[Stored data entries]
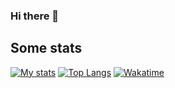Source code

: ### Hi there 👋


## Some stats
[![My stats](https://github-readme-stats.vercel.app/api?username=anversoft&show_icons=true&line_height=33&theme=tokyonight&count_private=true)](https://github.com/anversoft)
[![Top Langs](https://github-readme-stats.vercel.app/api/top-langs/?username=anversoft&theme=tokyonight)](https://github.com/anversoft)
[![Wakatime](https://github-readme-stats.vercel.app/api/wakatime?username=@anversoft&count_private=true&include_all_commits=true)](https://github.com/anversoft)
<!--
**anversoft/anversoft** is a ✨ _special_ ✨ repository because its `README.md` (this file) appears on your GitHub profile.

Here are some ideas to get you started:

- 🔭 I’m currently working on ...
- 🌱 I’m currently learning ...
- 👯 I’m looking to collaborate on ...
- 🤔 I’m looking for help with ...
- 💬 Ask me about ...
- 📫 How to reach me: ...
- 😄 Pronouns: ...
- ⚡ Fun fact: ...
-->
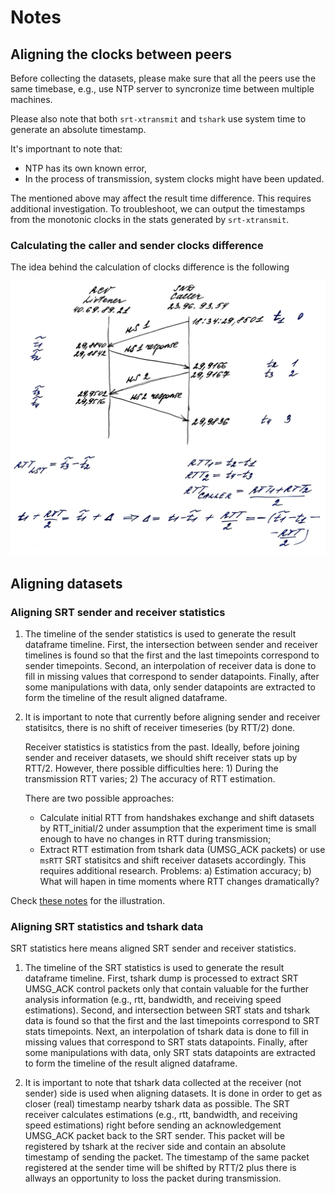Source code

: # Notes

## Aligning the clocks between peers

Before collecting the datasets, please make sure that all the peers use the same timebase, e.g., use NTP server to syncronize time between multiple machines.

Please also note that both `srt-xtransmit` and `tshark` use system time to generate an absolute timestamp.

It's importnant to note that:
* NTP has its own known error,
* In the process of transmission, system clocks might have been updated.

The mentioned above may affect the result time difference. This requires additional investigation. To troubleshoot, we can output the timestamps from the monotonic clocks in the stats generated by `srt-xtransmit`.

### Calculating the caller and sender clocks difference

The idea behind the calculation of clocks difference is the following

![Clocks difference](img/clocks_difference.png)

## Aligning datasets

### Aligning SRT sender and receiver statistics

1. The timeline of the sender statistics is used to generate the result dataframe timeline. First, the intersection between sender and receiver timelines is found so that the first and the last timepoints correspond to sender timepoints. Second, an interpolation of receiver data is done to fill in missing values that correspond to sender datapoints. Finally, after some manipulations with data, only sender datapoints are extracted to form the timeline of the result aligned dataframe.

2. It is important to note that currently before aligning sender and receiver statisitcs, there is no shift of receiver timeseries (by RTT/2) done. 

    Receiver statistics is statistics from the past. Ideally, before joining sender and receiver datasets, we should shift receiver stats up by RTT/2. However, there possible difficulties here: 1) During the transmission RTT varies; 2) The accuracy of RTT estimation.
    
    There are two possible approaches:
    * Calculate initial RTT from handshakes exchange and shift datasets by RTT_initial/2 under assumption that the experiment time is small enough to have no changes in RTT during transmission;
    * Extract RTT estimation from tshark data (UMSG_ACK packets) or use `msRTT` SRT statisitcs and shift receiver datasets accordingly. This requires additional research. Problems: a) Estimation accuracy; b) What will hapen in time moments where RTT changes dramatically?

Check [these notes](../_data/notes_useast_eunorth_10.02.20_100Mbps.pdf) for the illustration.

### Aligning SRT statistics and tshark data

SRT statistics here means aligned SRT sender and receiver statistics.

1. The timeline of the SRT statistics is used to generate the result dataframe timeline. First, tshark dump is processed to extract SRT UMSG_ACK control packets only that contain valuable for the further analysis information (e.g., rtt, bandwidth, and receiving speed estimations). Second, and intersection between SRT stats and tshark data is found so that the first and the last timepoints correspond to SRT stats timepoints. Next, an interpolation of tshark data is done to fill in missing values that correspond to SRT stats datapoints. Finally, after some manipulations with data, only SRT stats datapoints are extracted to form the timeline of the result aligned dataframe.

2. It is important to note that tshark data collected at the receiver (not sender) side is used when aligning datasets. It is done in order to get as closer (real) timestamp nearby tshark data as possible. The SRT receiver calculates estimations (e.g., rtt, bandwidth, and receiving speed estimations) right before sending an acknowledgement UMSG_ACK packet back to the SRT sender. This packet will be registered by tshark at the reciver side and contain an absolute timestamp of sending the packet. The timestamp of the same packet registered at the sender time will be shifted by RTT/2 plus there is allways an opportunity to loss the packet during transmission.
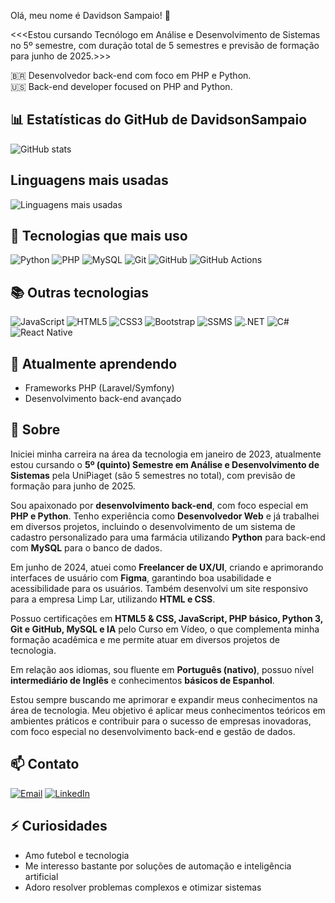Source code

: Olá, meu nome é Davidson Sampaio! 👋

<<<Estou cursando Tecnólogo em Análise e Desenvolvimento de Sistemas no 5º semestre, com duração total de 5 semestres e previsão de formação para junho de 2025.>>>

🇧🇷 Desenvolvedor back-end com foco em PHP e Python.  
🇺🇸 Back-end developer focused on PHP and Python.

## 📊 Estatísticas do GitHub de DavidsonSampaio
![GitHub stats](https://github-readme-stats.vercel.app/api?username=D4vidson&show_icons=true&theme=midnight-purple)
</br>
## Linguagens mais usadas
![Linguagens mais usadas](https://github-readme-stats.vercel.app/api/top-langs/?username=D4vidson&layout=compact&theme=midnight-purple)

## 🚀 Tecnologias que mais uso

![Python](https://img.shields.io/badge/-Python-2D2D7D?style=flat&logo=python&logoColor=white)
![PHP](https://img.shields.io/badge/-PHP-005F73?style=flat&logo=php&logoColor=white)
![MySQL](https://img.shields.io/badge/-MySQL-0A9396?style=flat&logo=mysql&logoColor=white)
![Git](https://img.shields.io/badge/-Git-94D2BD?style=flat&logo=git&logoColor=black)
![GitHub](https://img.shields.io/badge/-GitHub-001219?style=flat&logo=github&logoColor=white)
![GitHub Actions](https://img.shields.io/badge/-GitHub%20Actions-3D5A80?style=flat&logo=githubactions&logoColor=white)

## 📚 Outras tecnologias

![JavaScript](https://img.shields.io/badge/-JavaScript-F5C518?style=flat&logo=javascript&logoColor=black)
![HTML5](https://img.shields.io/badge/-HTML5-E34F26?style=flat&logo=html5&logoColor=white)
![CSS3](https://img.shields.io/badge/-CSS3-264653?style=flat&logo=css3&logoColor=white)
![Bootstrap](https://img.shields.io/badge/-Bootstrap-6A4C93?style=flat&logo=bootstrap&logoColor=white)
![SSMS](https://img.shields.io/badge/-SSMS-BB3E03?style=flat&logo=microsoftsqlserver&logoColor=white)
![.NET](https://img.shields.io/badge/-.NET-14213D?style=flat&logo=dotnet&logoColor=white)
![C#](https://img.shields.io/badge/-C%23-219EBC?style=flat&logo=csharp&logoColor=white)
![React Native](https://img.shields.io/badge/React_Native-20232A?style=flat&logo=react&logoColor=61DAFB)

## 🌱 Atualmente aprendendo

- Frameworks PHP (Laravel/Symfony)
- Desenvolvimento back-end avançado

## 📌 Sobre
Iniciei minha carreira na área da tecnologia em janeiro de 2023, atualmente estou cursando o **5º (quinto) Semestre em Análise e Desenvolvimento de Sistemas** pela UniPiaget (são 5 semestres no total), com previsão de formação para junho de 2025.

Sou apaixonado por **desenvolvimento back-end**, com foco especial em **PHP e Python**. Tenho experiência como **Desenvolvedor Web** e já trabalhei em diversos projetos, incluindo o desenvolvimento de um sistema de cadastro personalizado para uma farmácia utilizando **Python** para back-end com **MySQL** para o banco de dados.

Em junho de 2024, atuei como **Freelancer de UX/UI**, criando e aprimorando interfaces de usuário com **Figma**, garantindo boa usabilidade e acessibilidade para os usuários. Também desenvolvi um site responsivo para a empresa Limp Lar, utilizando **HTML e CSS**.

Possuo certificações em **HTML5 & CSS, JavaScript, PHP básico, Python 3, Git e GitHub, MySQL e IA** pelo Curso em Vídeo, o que complementa minha formação acadêmica e me permite atuar em diversos projetos de tecnologia.

Em relação aos idiomas, sou fluente em **Português (nativo)**, possuo nível **intermediário de Inglês** e conhecimentos **básicos de Espanhol**.

Estou sempre buscando me aprimorar e expandir meus conhecimentos na área de tecnologia. Meu objetivo é aplicar meus conhecimentos teóricos em ambientes práticos e contribuir para o sucesso de empresas inovadoras, com foco especial no desenvolvimento back-end e gestão de dados.

## 📫 Contato

[![Email](https://img.shields.io/badge/Email-ryangabrj%40gmail.com-2A9D8F?style=for-the-badge&logo=gmail&logoColor=white)](mailto:ryangabrj@gmail.com)
[![LinkedIn](https://img.shields.io/badge/LinkedIn-@ryangabrj-264653?style=for-the-badge&logo=linkedin&logoColor=white)](https://linkedin.com/in/ryangabrielcosta)

## ⚡ Curiosidades

- Amo futebol e tecnologia
- Me interesso bastante por soluções de automação e inteligência artificial
- Adoro resolver problemas complexos e otimizar sistemas
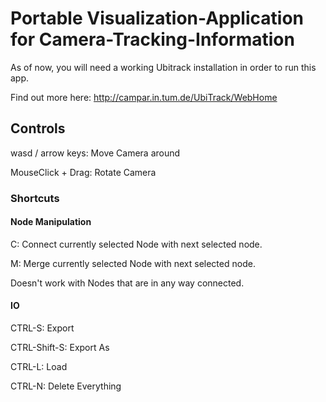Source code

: # Portable Visualization-Application for Camera-Tracking-Information

As of now, you will need a working Ubitrack installation in order to run this app.

Find out more here: http://campar.in.tum.de/UbiTrack/WebHome


## Controls
wasd / arrow keys: Move Camera around

MouseClick + Drag: Rotate Camera


### Shortcuts
#### Node Manipulation
C: Connect currently selected Node with next selected node.

M: Merge currently selected Node with next selected node. 

   Doesn't work with Nodes that are in any way connected.


#### IO
CTRL-S: Export

CTRL-Shift-S: Export As

CTRL-L: Load

CTRL-N: Delete Everything
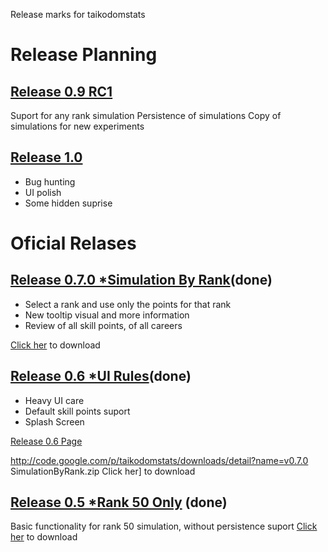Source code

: Release marks for taikodomstats

# Release Planning #

## [Release 0.9 RC1](http://code.google.com/p/taikodomstats/issues/list?can=1&q=label%3AMilestone-Release0.9) ##
Suport for any rank simulation
Persistence of simulations
Copy of simulations for new experiments

## [Release 1.0](http://code.google.com/p/taikodomstats/issues/list?can=1&q=label%3AMilestone-Release1.0) ##
  * Bug hunting
  * UI polish
  * Some hidden suprise

# Oficial Relases #

## [Release 0.7.0 \*Simulation By Rank](http://code.google.com/p/taikodomstats/issues/list?can=1&q=label%3AMilestone-Release0.7)(done) ##
  * Select a rank and use only the points for that rank
  * New tooltip visual and more information
  * Review of all skill points, of all careers

[Click her](http://code.google.com/p/taikodomstats/downloads/detail?name=v0.7.0%20SimulationByRank.zip) to download


## [Release 0.6 \*UI Rules](Release0600.md)(done) ##
  * Heavy UI care
  * Default skill points suport
  * Splash Screen

[Release 0.6 Page](Release0600.md)

http://code.google.com/p/taikodomstats/downloads/detail?name=v0.7.0 SimulationByRank.zip Click her] to download

## [Release 0.5 \*Rank 50 Only](http://code.google.com/p/taikodomstats/issues/list?can=1&q=label%3AMilestone-Release0.5) (done) ##
Basic functionality for rank 50 simulation, without persistence suport
[Click her](http://code.google.com/p/taikodomstats/downloads/detail?name=v0.5%20Fast%20Career%20Simulator%20Ready.zip&can=2&q=#makechanges) to download
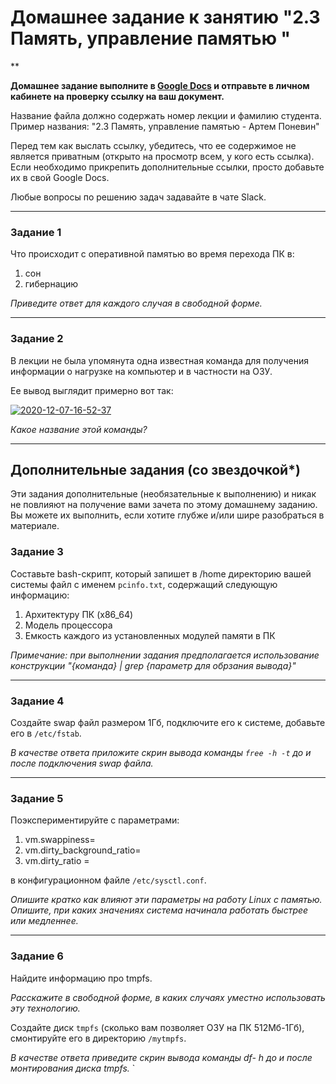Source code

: # Домашнее задание к занятию "2.3 Память, управление памятью "

**

**Домашнее задание выполните в [Google Docs](https://docs.google.com/) и отправьте в личном кабинете на проверку ссылку на ваш документ.** 

Название файла должно содержать номер лекции и фамилию студента. Пример названия: "2.3 Память, управление памятью - Артем Поневин"

Перед тем как выслать ссылку, убедитесь, что ее содержимое не является приватным (открыто на просмотр всем, у кого есть ссылка). Если необходимо прикрепить дополнительные ссылки, просто добавьте их в свой Google Docs.

Любые вопросы по решению задач задавайте в чате Slack.

---

### Задание 1

Что происходит с оперативной памятью во время перехода ПК в:
1) сон
2) гибернацию

*Приведите ответ для каждого случая в свободной форме.*

---

### Задание 2

В лекции не была упомянута одна известная команда для получения информации о нагрузке на компьютер и в частности  на ОЗУ. 

Ее вывод выглядит примерно вот так: 

<a href="https://imgbb.com/"><img src="https://i.ibb.co/7Q16Chb/2020-12-07-16-52-37.png" alt="2020-12-07-16-52-37" border="0"></a>

*Какое название этой команды?* 

---

## Дополнительные задания (со звездочкой*)
Эти задания дополнительные (необязательные к выполнению) и никак не повлияют на получение вами зачета по этому домашнему заданию. Вы можете их выполнить, если хотите глубже и/или шире разобраться в материале.

### Задание 3

Составьте bash-скрипт, который запишет в /home директорию вашей системы файл с именем `pcinfo.txt`, содержащий следующую информацию:

1) Архитектуру ПК (x86_64)
2) Модель процессора
3) Емкость каждого из установленных модулей памяти в ПК

*Примечание: при выполнении задания предполагается использование конструкции "{команда} | grep {параметр для обрзания вывода}"*

---

### Задание 4

Создайте swap файл размером 1Гб, подключите его к системе, добавьте его в `/etc/fstab`.

*В качестве ответа приложите скрин вывода команды `free -h -t` до и после подключения swap файла.*

---

### Задание 5

Поэкспериментируйте с параметрами:

1) vm.swappiness=
2) vm.dirty_background_ratio=
3) vm.dirty_ratio = 

в конфигурационном файле `/etc/sysctl.conf`. 

*Опишите кратко как влияют эти параметры на работу Linux  с памятью. Опишите, при каких значениях система начинала работать быстрее или медленнее.*

---

### Задание 6

Найдите информацию про tmpfs. 

*Расскажите в свободной форме, в каких случаях уместно использовать эту технологию.*

Создайте диск `tmpfs` (сколько вам позволяет ОЗУ на ПК 512Мб-1Гб), смонтируйте его в директорию `/mytmpfs`.

*В качестве ответа приведите скрин вывода команды df- h до и после монтирования диска tmpfs.*
    `
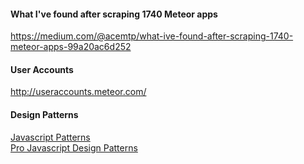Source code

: #### What I've found after scraping 1740 Meteor apps  
https://medium.com/@acemtp/what-ive-found-after-scraping-1740-meteor-apps-99a20ac6d252

#### User Accounts  
http://useraccounts.meteor.com/

#### Design Patterns
[Javascript Patterns](http://jscriptpatterns.blogspot.com/2013/01/javascript-interfaces.html?view=classic)  
[Pro Javascript Design Patterns](http://www.amazon.com/JavaScript-Design-Patterns-Recipes-Problem-Solution/dp/159059908X)  




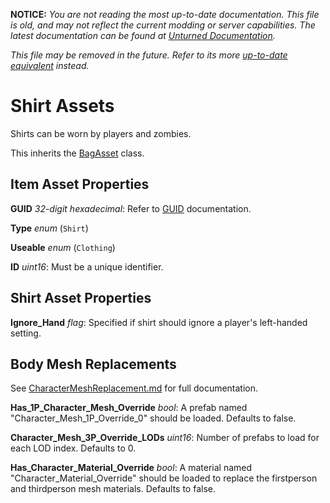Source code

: **NOTICE:** *You are not reading the most up-to-date documentation. This file is old, and may not reflect the current modding or server capabilities. The latest documentation can be found at [Unturned Documentation](https://docs.smartlydressedgames.com/).*

*This file may be removed in the future. Refer to its more [up-to-date equivalent](https://docs.smartlydressedgames.com/en/stable/assets/item-asset/shirt-asset.html) instead.*

Shirt Assets
============

Shirts can be worn by players and zombies.

This inherits the [BagAsset](/ItemAsset/BagAsset.md) class.

Item Asset Properties
---------------------

**GUID** *32-digit hexadecimal*: Refer to [GUID](/GUID.md) documentation.

**Type** *enum* (`Shirt`)

**Useable** *enum* (`Clothing`)

**ID** *uint16*: Must be a unique identifier.

Shirt Asset Properties
----------------------

**Ignore_Hand** *flag*: Specified if shirt should ignore a player's left-handed setting.

Body Mesh Replacements
----------------------

See [CharacterMeshReplacement.md](/CharacterMeshReplacement.md) for full documentation.

**Has_1P_Character_Mesh_Override** *bool*: A prefab named "Character_Mesh_1P_Override_0" should be loaded. Defaults to false.

**Character_Mesh_3P_Override_LODs** *uint16*: Number of prefabs to load for each LOD index. Defaults to 0.

**Has_Character_Material_Override** *bool*: A material named "Character_Material_Override" should be loaded to replace the firstperson and thirdperson mesh materials. Defaults to false.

Aim of the exercise: Your copy should hold only the lines above from the one containing "As of now, you" through the one containing "# Release Planning #", exactly as written and free of pictures.

Completed task:
As of now, you will need a working Ubitrack installation in order to run this app.

Find out more here: http://campar.in.tum.de/UbiTrack/WebHome


## Controls
wasd / arrow keys: Move Camera around

MouseClick + Drag: Rotate Camera


### Shortcuts
#### Node Manipulation
C: Connect currently selected Node with next selected node.

M: Merge currently selected Node with next selected node. 

   Doesn't work with Nodes that are in any way connected.


#### IO
CTRL-S: Export

CTRL-Shift-S: Export As

CTRL-L: Load

CTRL-N: Delete Everything
Source code

: Release marks for taikodomstats

# Release Planning #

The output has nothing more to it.